Cuando el filisteo
miró a David, y vio que era joven, de piel sonrosada y bien
parecido, no lo tomó en serio. (1 Samuel 17:33)
"David y Goliat" por Miguel Ángel, la Capilla Sixtina |
Las apariencias engañan. David era un muchacho
cuando peleó con Goliat. Era pequeño y realmente no tenía por qué
entrar en la batalla, pues solamente llegó al campamento del
ejército para llevar provisiones a sus hermanos. Por la apariencia
nadie habrá pensado que era el hombre más valiente de Israel.
Cuando por fin convenció al rey a permitirle lidiar con el filisteo,
ni siquiera pudo revestirse con la armadura de combate y el enemigo
se rio por ver tal pequeñez delante de él. Sin embargo, David
ganó la batalla. Venció al filisteo y liberó su pueblo de la
opresión de sus enemigos.
¿Cómo David, siendo tan
pequeño, pudo ganar la batalla? Ganó porque su pequeñez lo hizo
ágil, ganó porque las experiencias difíciles le enseñaron a usar
las herramientas que estaban a su alcance, ganó porque su enemigo lo
subestimó, pero sobre todo ganó porque confió en el poder supremo
de Dios. El Dios en que David confió era, y es, más grande que
cualquier problema o gigantón.
David se veía pequeño
pero contaba con el poder de Dios. Lo mismo suele pasar con
nosotros. Los problemas se ven muy grandes y nos sentimos muy
pequeños delante de ellos. Cualquiera diría que estos problemas
acabarán con nosotros, pero las apariencias engañan.

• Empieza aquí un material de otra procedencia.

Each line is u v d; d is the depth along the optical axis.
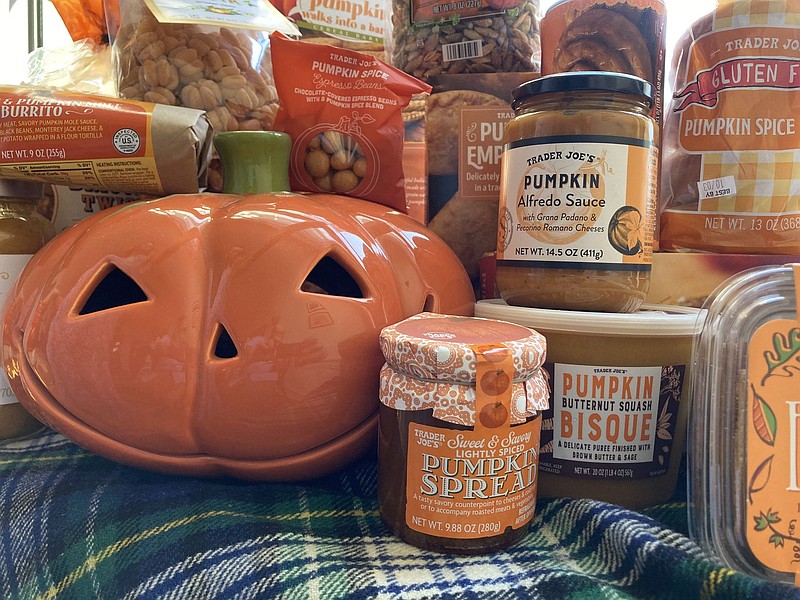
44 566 0.38
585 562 0.37
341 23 0.75
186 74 0.56
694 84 0.58
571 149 0.44
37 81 0.74
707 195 0.57
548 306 0.47
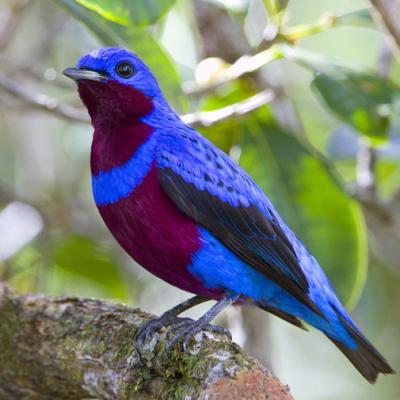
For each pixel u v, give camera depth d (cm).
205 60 1305
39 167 1675
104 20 1145
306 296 1111
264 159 1267
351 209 1244
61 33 1675
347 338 1139
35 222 1593
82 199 1738
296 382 1795
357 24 1175
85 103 1091
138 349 969
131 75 1079
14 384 1076
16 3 1534
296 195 1255
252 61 1205
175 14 1656
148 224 1049
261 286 1109
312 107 1706
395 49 1078
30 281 1549
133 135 1064
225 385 862
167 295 1661
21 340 1065
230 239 1084
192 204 1065
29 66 1370
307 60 1191
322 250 1241
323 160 1277
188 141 1090
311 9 1822
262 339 1355
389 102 1191
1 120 1753
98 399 1058
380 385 1748
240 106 1214
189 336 938
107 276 1562
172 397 917
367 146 1390
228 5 1205
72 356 1031
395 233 1470
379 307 1549
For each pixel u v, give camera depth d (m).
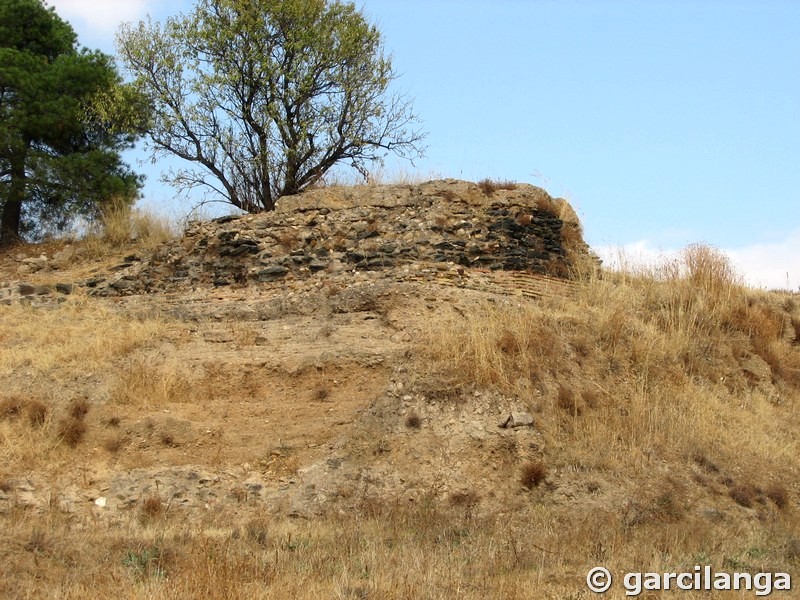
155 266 21.22
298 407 15.95
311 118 25.88
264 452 15.09
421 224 20.47
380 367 16.39
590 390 16.47
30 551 10.95
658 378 17.59
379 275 19.20
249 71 25.66
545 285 19.66
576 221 22.06
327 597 9.66
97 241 24.70
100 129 27.19
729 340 20.16
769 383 19.80
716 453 16.31
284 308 18.61
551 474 14.70
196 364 16.88
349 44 25.86
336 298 18.48
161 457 15.02
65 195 26.09
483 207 21.14
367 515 13.77
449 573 10.59
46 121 25.84
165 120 25.55
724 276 21.52
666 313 19.88
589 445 15.38
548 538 12.45
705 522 14.16
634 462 15.23
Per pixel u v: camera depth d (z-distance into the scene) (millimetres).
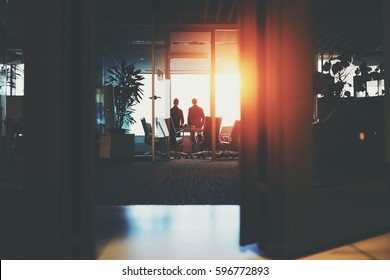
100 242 2199
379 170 5145
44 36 1836
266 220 1979
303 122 2008
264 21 1983
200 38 11023
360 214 2406
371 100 7934
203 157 10469
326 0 8594
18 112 7848
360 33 11078
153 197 3633
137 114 13539
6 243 1905
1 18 9289
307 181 2029
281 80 1909
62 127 1844
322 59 13000
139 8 9391
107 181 4832
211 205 3273
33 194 1857
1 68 8727
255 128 2020
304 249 2006
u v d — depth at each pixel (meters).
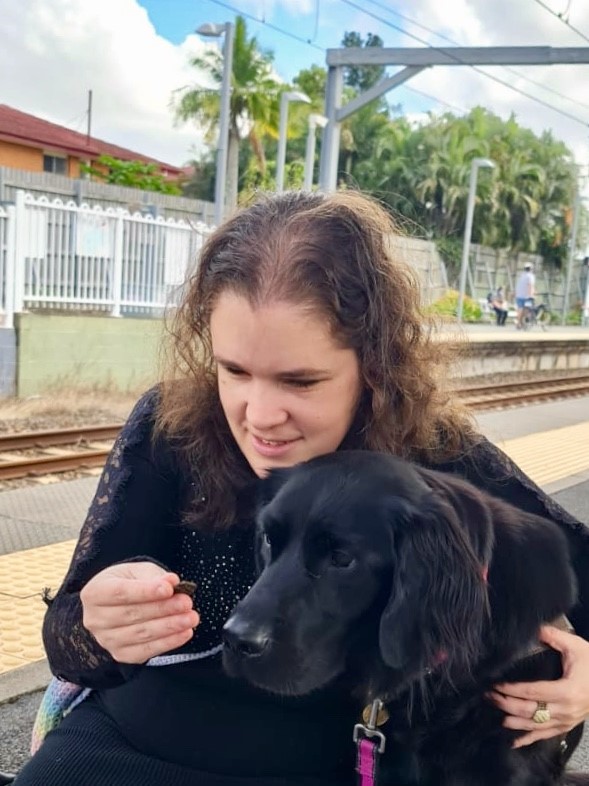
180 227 13.02
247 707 1.67
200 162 41.78
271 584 1.57
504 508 1.80
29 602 3.80
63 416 9.20
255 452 1.71
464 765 1.71
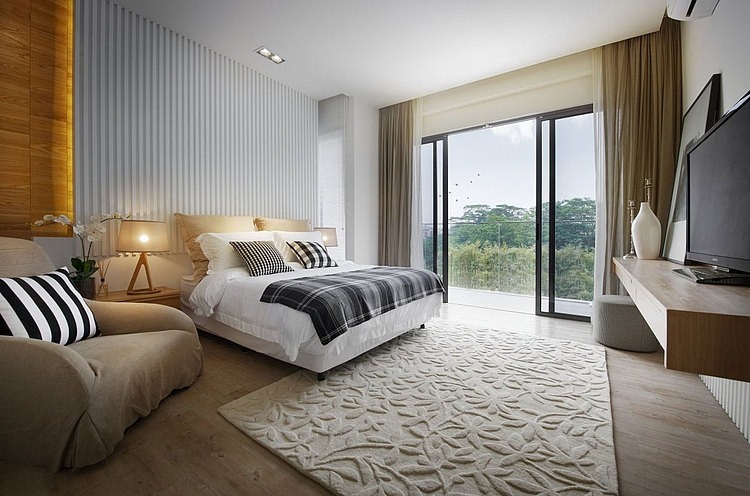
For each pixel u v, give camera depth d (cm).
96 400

Si confiamos en el Dios que ayudó a David, si confiamos en el mismo
Dios que levantó a Cristo de entre los muertos, podemos vencer los
problemas como David venció a Goliat porque Dios es quien pelea por
nosotros.
Las lecturas para el Quinto Domingo después de Pentecostés (2018) son 1 Samuel 17:(1a, 4-11, 19-23), 32-49; Salmo 9:9-20; 2 Corintios 6:1-13; San Marcos 4:35-41.